In my eyes, Laura Krieg can do no wrong. Her brand of darkwave and post-punk—something she likes to call “brutalist pop,”—always puts me into a deep imaginary euphoria, one where I’m in a gloomy, lightless club, surrounded by mirrors in Kreuzberg, Berlin, sipping the same beer. Though her sound is certainly more widely accepted in a place like Europe (where her label, Detriti Records is absed), she, in fact, based in Montreal and plays here every now and then. Since I discovered her in 2021, around the release of her EP, Vie magique, I’ve craved more of this brutalist pop, and now I have it with this latest batch of songs Crépuscule. It’s a shadowy and synth-laden album that wears its influences like a leather trench coat.
From the first pulses of analog drum machines to the last whisper of detuned pads, the record feels like a deliberate ode to late-night walks under jittering sodium lights—brooding, cinematic, and occasionally hypnotic. At its best, Crépuscule taps into a rich lineage of darkwave and minimal synth: think early Cure, mid-era Depeche Mode, and traces of coldwave à la French cold wave artist, Trisomie 21.

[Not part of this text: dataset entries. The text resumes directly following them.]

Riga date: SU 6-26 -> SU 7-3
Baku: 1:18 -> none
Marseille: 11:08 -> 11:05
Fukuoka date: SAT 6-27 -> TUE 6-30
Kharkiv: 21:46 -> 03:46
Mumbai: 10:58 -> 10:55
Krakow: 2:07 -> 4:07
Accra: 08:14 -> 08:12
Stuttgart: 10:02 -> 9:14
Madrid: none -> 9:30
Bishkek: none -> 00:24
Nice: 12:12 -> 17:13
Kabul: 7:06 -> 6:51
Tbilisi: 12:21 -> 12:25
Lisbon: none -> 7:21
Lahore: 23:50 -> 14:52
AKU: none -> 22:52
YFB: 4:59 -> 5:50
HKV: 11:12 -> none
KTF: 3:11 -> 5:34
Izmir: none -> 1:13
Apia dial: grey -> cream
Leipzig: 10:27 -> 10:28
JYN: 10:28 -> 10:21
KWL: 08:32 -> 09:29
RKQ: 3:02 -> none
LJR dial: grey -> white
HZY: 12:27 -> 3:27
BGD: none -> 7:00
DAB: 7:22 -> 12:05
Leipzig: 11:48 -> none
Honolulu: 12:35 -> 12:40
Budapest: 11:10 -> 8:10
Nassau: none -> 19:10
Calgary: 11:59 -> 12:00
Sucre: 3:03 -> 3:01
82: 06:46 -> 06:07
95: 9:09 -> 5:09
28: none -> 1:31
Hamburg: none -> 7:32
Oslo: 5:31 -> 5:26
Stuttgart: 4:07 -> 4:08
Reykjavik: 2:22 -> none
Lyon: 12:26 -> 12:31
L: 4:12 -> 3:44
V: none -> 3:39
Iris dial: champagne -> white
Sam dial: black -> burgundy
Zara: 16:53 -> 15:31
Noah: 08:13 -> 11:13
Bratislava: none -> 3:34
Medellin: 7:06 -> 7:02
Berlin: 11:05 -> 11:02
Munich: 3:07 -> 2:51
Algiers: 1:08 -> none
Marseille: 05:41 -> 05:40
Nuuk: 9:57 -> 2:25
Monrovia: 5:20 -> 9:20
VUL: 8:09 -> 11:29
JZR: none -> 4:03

The opener and title track layers a throbbing bassline, brittle snares and distant, disaffected vocals—a soundscape that’s both claustrophobic and darkly expansive. “Corps brilliants,” a standout, introduces some welcome melodic lift with synths and a robotic guitar (courtesy of Johny Couteau) with a chorus that dares to shimmer, recalling the poppier edge of the genre without selling out its gloom. We get this vibe a little later on during “Criminal video.”
Crépuscule builds a dimly lit world and invites you to sit with it, quietly. Whether it haunts or makes you want to dance may depend on your own mood.